Investing

The Path to DJIA 10,000 (C, AIG, JNJ, JPM, IBM, NWS, DIA)

The Dow Jones Industrial Average is within sight of the psychological 10,000 mark.  Again. This is a price-weighted index rather than a market cap-weighted index, which makes the index not as representative of the overall market.  Yet when Joe Public asks “what did the market do today?” that almost always means what the Dow Jones Industrial Average did.  And today the DJIA came within 1% of hitting the DJIA 10,000 mark.  This level is a psychological event and not a key technical event, and its member constituency earnings this week could easily make that 10,000 mark come true.  What is funny (or sad) is that if the most recent changes to the index weren’t made, we would have already seen the DJIA hit the mark.
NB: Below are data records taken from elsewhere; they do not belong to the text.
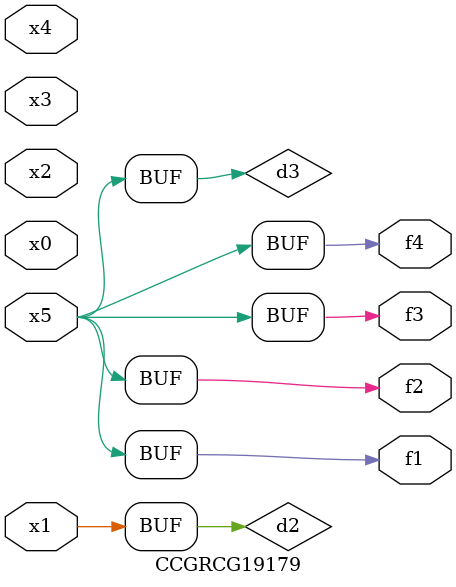
<source format=v>
module CCGRCG19179(
	input x0, x1, x2, x3, x4, x5,
	output f1, f2, f3, f4
);

	wire d1, d2, d3;

	not (d1, x5);
	or (d2, x1);
	xnor (d3, d1);
	assign f1 = d3;
	assign f2 = d3;
	assign f3 = d3;
	assign f4 = d3;
endmodule

</source>
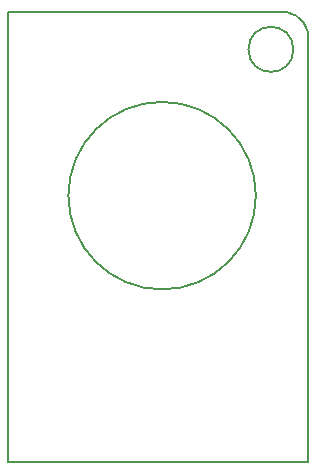
<source format=gbr>
G04 DipTrace 3.0.0.2*
G04 BoardOutline.gbr*
%MOIN*%
G04 #@! TF.FileFunction,Profile*
G04 #@! TF.Part,Single*
%ADD11C,0.005512*%
%FSLAX26Y26*%
G04*
G70*
G90*
G75*
G01*
G04 BoardOutline*
%LPD*%
X395803Y393701D2*
D11*
X1395803D1*
Y1818701D1*
X395803Y393701D2*
Y1893701D1*
X1320803D1*
X1195803Y1768701D2*
G02X1195803Y1768701I75000J0D01*
G01*
X1320803Y1893701D2*
G02X1395803Y1793701I-12500J-87500D01*
G01*
X595803Y1281201D2*
G02X595803Y1281201I312500J0D01*
G01*
M02*

</source>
Citigroup, Inc. (NYSE: C) has literally recovered 300% off its lows, yet it is still just a sub-$5.00 stock.  The reverse stock split, assuming it comes, will change that.  American International Group, Inc. (NYSE: AIG) was also booted and it has recovered over 500% since its lows.  Most traders now agree that had these stocks been left in the DJIA that we would have already hit the 10,000 mark.
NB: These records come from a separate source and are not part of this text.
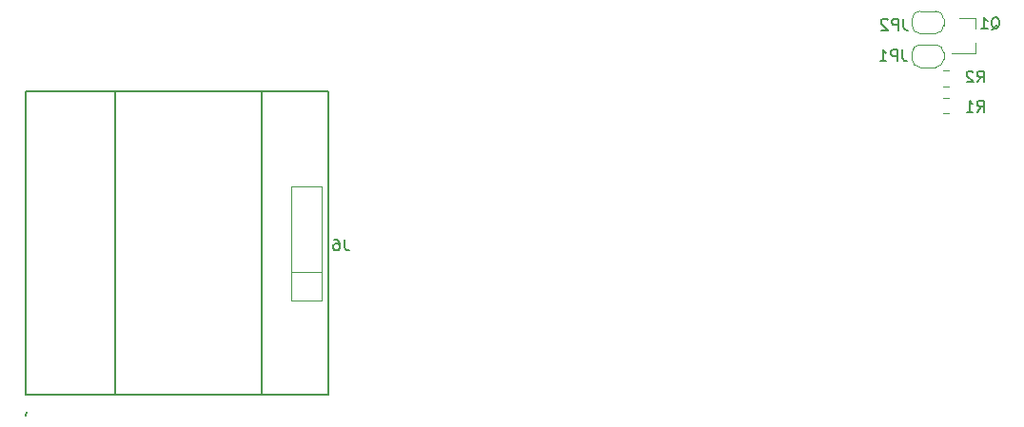
<source format=gbo>
G04 #@! TF.GenerationSoftware,KiCad,Pcbnew,5.0.2-bee76a0~70~ubuntu18.04.1*
G04 #@! TF.CreationDate,2019-01-24T05:23:48+01:00*
G04 #@! TF.ProjectId,radiador,72616469-6164-46f7-922e-6b696361645f,rev?*
G04 #@! TF.SameCoordinates,Original*
G04 #@! TF.FileFunction,Legend,Bot*
G04 #@! TF.FilePolarity,Positive*
%FSLAX46Y46*%
G04 Gerber Fmt 4.6, Leading zero omitted, Abs format (unit mm)*
G04 Created by KiCad (PCBNEW 5.0.2-bee76a0~70~ubuntu18.04.1) date jue 24 ene 2019 05:23:48 CET*
%MOMM*%
%LPD*%
G01*
G04 APERTURE LIST*
%ADD10C,0.120000*%
%ADD11C,0.150000*%
G04 APERTURE END LIST*
D10*
G04 #@! TO.C,J6*
X111270000Y-46140000D02*
X108730000Y-46140000D01*
D11*
X93000000Y-54500000D02*
X93000000Y-27500000D01*
X106000000Y-54500000D02*
X106000000Y-27500000D01*
X112000000Y-54500000D02*
X85000000Y-54500000D01*
X112000000Y-54500000D02*
X112000000Y-27500000D01*
X112000000Y-27500000D02*
X85000000Y-27500000D01*
X85000000Y-27500000D02*
X85000000Y-54500000D01*
X85150000Y-56050000D02*
X85020000Y-56390000D01*
D10*
X111330000Y-43600000D02*
X108670000Y-43600000D01*
X111330000Y-35920000D02*
X111330000Y-46140000D01*
X108670000Y-35920000D02*
X108670000Y-46140000D01*
X111330000Y-35920000D02*
X108670000Y-35920000D01*
G04 #@! TO.C,JP1*
X166003200Y-25333200D02*
G75*
G03X166703200Y-24633200I0J700000D01*
G01*
X166703200Y-24033200D02*
G75*
G03X166003200Y-23333200I-700000J0D01*
G01*
X164603200Y-23333200D02*
G75*
G03X163903200Y-24033200I0J-700000D01*
G01*
X163903200Y-24633200D02*
G75*
G03X164603200Y-25333200I700000J0D01*
G01*
X163903200Y-24033200D02*
X163903200Y-24633200D01*
X166003200Y-23333200D02*
X164603200Y-23333200D01*
X166703200Y-24633200D02*
X166703200Y-24033200D01*
X164603200Y-25333200D02*
X166003200Y-25333200D01*
G04 #@! TO.C,JP2*
X166003200Y-20336000D02*
X164603200Y-20336000D01*
X163903200Y-21036000D02*
X163903200Y-21636000D01*
X164603200Y-22336000D02*
X166003200Y-22336000D01*
X166703200Y-21636000D02*
X166703200Y-21036000D01*
X166703200Y-21036000D02*
G75*
G03X166003200Y-20336000I-700000J0D01*
G01*
X166003200Y-22336000D02*
G75*
G03X166703200Y-21636000I0J700000D01*
G01*
X163903200Y-21636000D02*
G75*
G03X164603200Y-22336000I700000J0D01*
G01*
X164603200Y-20336000D02*
G75*
G03X163903200Y-21036000I0J-700000D01*
G01*
G04 #@! TO.C,Q1*
X169568400Y-20924400D02*
X169568400Y-21854400D01*
X169568400Y-24084400D02*
X169568400Y-23154400D01*
X169568400Y-24084400D02*
X167408400Y-24084400D01*
X169568400Y-20924400D02*
X168108400Y-20924400D01*
G04 #@! TO.C,R1*
X166619422Y-28042800D02*
X167136578Y-28042800D01*
X166619422Y-29462800D02*
X167136578Y-29462800D01*
G04 #@! TO.C,R2*
X167136578Y-25655200D02*
X166619422Y-25655200D01*
X167136578Y-27075200D02*
X166619422Y-27075200D01*
G04 #@! TO.C,J6*
D11*
X113414133Y-40651180D02*
X113414133Y-41365466D01*
X113461752Y-41508323D01*
X113556990Y-41603561D01*
X113699847Y-41651180D01*
X113795085Y-41651180D01*
X112509371Y-40651180D02*
X112699847Y-40651180D01*
X112795085Y-40698800D01*
X112842704Y-40746419D01*
X112937942Y-40889276D01*
X112985561Y-41079752D01*
X112985561Y-41460704D01*
X112937942Y-41555942D01*
X112890323Y-41603561D01*
X112795085Y-41651180D01*
X112604609Y-41651180D01*
X112509371Y-41603561D01*
X112461752Y-41555942D01*
X112414133Y-41460704D01*
X112414133Y-41222609D01*
X112461752Y-41127371D01*
X112509371Y-41079752D01*
X112604609Y-41032133D01*
X112795085Y-41032133D01*
X112890323Y-41079752D01*
X112937942Y-41127371D01*
X112985561Y-41222609D01*
G04 #@! TO.C,JP1*
X163037733Y-23785580D02*
X163037733Y-24499866D01*
X163085352Y-24642723D01*
X163180590Y-24737961D01*
X163323447Y-24785580D01*
X163418685Y-24785580D01*
X162561542Y-24785580D02*
X162561542Y-23785580D01*
X162180590Y-23785580D01*
X162085352Y-23833200D01*
X162037733Y-23880819D01*
X161990114Y-23976057D01*
X161990114Y-24118914D01*
X162037733Y-24214152D01*
X162085352Y-24261771D01*
X162180590Y-24309390D01*
X162561542Y-24309390D01*
X161037733Y-24785580D02*
X161609161Y-24785580D01*
X161323447Y-24785580D02*
X161323447Y-23785580D01*
X161418685Y-23928438D01*
X161513923Y-24023676D01*
X161609161Y-24071295D01*
G04 #@! TO.C,JP2*
X163139333Y-21042380D02*
X163139333Y-21756666D01*
X163186952Y-21899523D01*
X163282190Y-21994761D01*
X163425047Y-22042380D01*
X163520285Y-22042380D01*
X162663142Y-22042380D02*
X162663142Y-21042380D01*
X162282190Y-21042380D01*
X162186952Y-21090000D01*
X162139333Y-21137619D01*
X162091714Y-21232857D01*
X162091714Y-21375714D01*
X162139333Y-21470952D01*
X162186952Y-21518571D01*
X162282190Y-21566190D01*
X162663142Y-21566190D01*
X161710761Y-21137619D02*
X161663142Y-21090000D01*
X161567904Y-21042380D01*
X161329809Y-21042380D01*
X161234571Y-21090000D01*
X161186952Y-21137619D01*
X161139333Y-21232857D01*
X161139333Y-21328095D01*
X161186952Y-21470952D01*
X161758380Y-22042380D01*
X161139333Y-22042380D01*
G04 #@! TO.C,Q1*
X170935638Y-21985219D02*
X171030876Y-21937600D01*
X171126114Y-21842361D01*
X171268971Y-21699504D01*
X171364209Y-21651885D01*
X171459447Y-21651885D01*
X171411828Y-21889980D02*
X171507066Y-21842361D01*
X171602304Y-21747123D01*
X171649923Y-21556647D01*
X171649923Y-21223314D01*
X171602304Y-21032838D01*
X171507066Y-20937600D01*
X171411828Y-20889980D01*
X171221352Y-20889980D01*
X171126114Y-20937600D01*
X171030876Y-21032838D01*
X170983257Y-21223314D01*
X170983257Y-21556647D01*
X171030876Y-21747123D01*
X171126114Y-21842361D01*
X171221352Y-21889980D01*
X171411828Y-21889980D01*
X170030876Y-21889980D02*
X170602304Y-21889980D01*
X170316590Y-21889980D02*
X170316590Y-20889980D01*
X170411828Y-21032838D01*
X170507066Y-21128076D01*
X170602304Y-21175695D01*
G04 #@! TO.C,R1*
X169686266Y-29306780D02*
X170019600Y-28830590D01*
X170257695Y-29306780D02*
X170257695Y-28306780D01*
X169876742Y-28306780D01*
X169781504Y-28354400D01*
X169733885Y-28402019D01*
X169686266Y-28497257D01*
X169686266Y-28640114D01*
X169733885Y-28735352D01*
X169781504Y-28782971D01*
X169876742Y-28830590D01*
X170257695Y-28830590D01*
X168733885Y-29306780D02*
X169305314Y-29306780D01*
X169019600Y-29306780D02*
X169019600Y-28306780D01*
X169114838Y-28449638D01*
X169210076Y-28544876D01*
X169305314Y-28592495D01*
G04 #@! TO.C,R2*
X169686266Y-26665180D02*
X170019600Y-26188990D01*
X170257695Y-26665180D02*
X170257695Y-25665180D01*
X169876742Y-25665180D01*
X169781504Y-25712800D01*
X169733885Y-25760419D01*
X169686266Y-25855657D01*
X169686266Y-25998514D01*
X169733885Y-26093752D01*
X169781504Y-26141371D01*
X169876742Y-26188990D01*
X170257695Y-26188990D01*
X169305314Y-25760419D02*
X169257695Y-25712800D01*
X169162457Y-25665180D01*
X168924361Y-25665180D01*
X168829123Y-25712800D01*
X168781504Y-25760419D01*
X168733885Y-25855657D01*
X168733885Y-25950895D01*
X168781504Y-26093752D01*
X169352933Y-26665180D01*
X168733885Y-26665180D01*
G04 #@! TD*
M02*

</source>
The three components which could help to easily propel the DJIA this week are Johnson & Johnson (NYSE: JNJ), JPMorgan Chase & Co. (NYSE: JPM), and IBM (NYSE: IBM).  Here is a full preview of all DJIA components reporting earnings this week.

Johnson & Johnson (NYSE: JNJ) has a premium price compared to most DJIA components at $62.40 and it reports on Tuesday morning.  JPMorgan Chase & Co. (NYSE: JPM) has more of a median-price compared to other high-weight members, and it reports on Wednesday morning as the first of the real DJIA financial giants.  IBM (NYSE: IBM) is the only DJIA component with a share price of over $100.00, and it is on deck with earnings Thursday after the close.  J&J could be the tipping point stock, but if the markets hold static here and we get a solid report from IBM then that would be the tipping point.  Again, that assumes the rest of the market stays static and everyone knows that markets are not static awaiting an event.

Recent reports even notes that News Corporation (NASDAQ: NWS) even has its Dow Jones Indexes operations up for sale.  It is no fault of News Corp. that the index measurements are the way they are, but in theory a sale here could lead to a change in the calculation methods.

Today’s high on the DJIA was listed as 9,931.82, although we 9,920 is where most were eyeballing for the intra-day resistance.  This was still a high for 2009 so far.  Meanwhile, the S&P 500 hit 1,079.46 intra-day and we have seen 1,080 act as the resistance.  The intra-day high in the latest rally cycle was 1,080.15 and the highest closing bell price on the S&P 500 in the last month has been 1,071.66 on September 22.  Friday’s close was just shy of that at 1,071.49.

The DJIA is up 51% from its absolute lows of March, and the S&P 500 has rallied more than 61% from its absolute lows in March.

DIAMONDS Trust (NYSE: DIA) has ‘only’ hit $99.39, and in theory that trades at $100.00 if and when the DJIA hits the old psychological hurdle.  It is always possible that the DJIA could tip above the 10,000 mark without a corresponding move higher in the S&P 500.  It just seems that we will have to see that 1,080 taken out and for the S&P to move closer to 1,100 for this 10,000 mark to be pierced and for it to hold.